In the assignment excerpt, what must running make in partb produce?

» Document excerpt

# # #

Running make in partb must produce an executable called
550server .
- One submission per team.
- Submission format is a tarball or a zip file named
assignment1_submission_${UWNETID}.tar.gz .
For teams a single uwnetid in the tarball name is sufficient. You can create a submission tarball by
running the following command from the parent directory of assignment1 (replacing
${UWNETID} with your email account name):
tar -cvzf assignment1_submission_${UWNETID}.tar.gz assignment1
For example, since my email account is "kheimerl", I would run the command:
tar -cvzf assignment1_submission_kheimerl.tar.gz assignment1
- Use the course canvas submission to submit the tarball or zip files.
|
Part A: Piping Shell
Part A: Overview
Your job is to implement a very simple UNIX shell capable of executing commands through a pipe. Our goal for
this assignment is two-fold:
- to exercise your C/C++/Linux skills
- and to get you to think about a clean design that handles the concurrency aspect of the shell.
Because of this, you shouldn't worry about any of the more complex aspects of shells, like supporting command
line arguments, environment variables, or other shell features (
&
,
>
, etc.).
All you need to do is handle the execution of programs and being able to pipe stdout
from one
program to the stdin
of another. More specifically, if the user enters the line
ls | wc
, your shell program should fork
off the two programs, which together
calculate the number of files in the current directory. Similarly, if the user enters
ls | head | wc
, you'll need to arrange to fork three processes.
Part A: Specification
|
|
MUST |
- Read commands to execute from
stdin . A command is terminated by a newline character
('\n') and consists of one or more sequence of programs separated by the string
" | " .

# # #

» Data shown
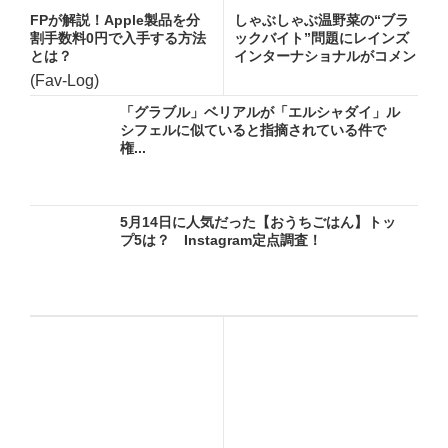
FPが解説！Apple製品を分
しゃぶしゃぶ温野菜の“ブラ
割手数料0円で入手する方法
ックバイト”問題にレインズ
とは？
インターナショナルがコメン
ト...
(Fav-Log)
「グラブル」ベリアルが「エルシャダイ」ル
シフェルに似ていると指摘されている件で
権...
5月14日に人気だった【おうちごはん】トッ
プ5は？ Instagram定点調査！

# # #

» Output of the exercise
An executable called 550server.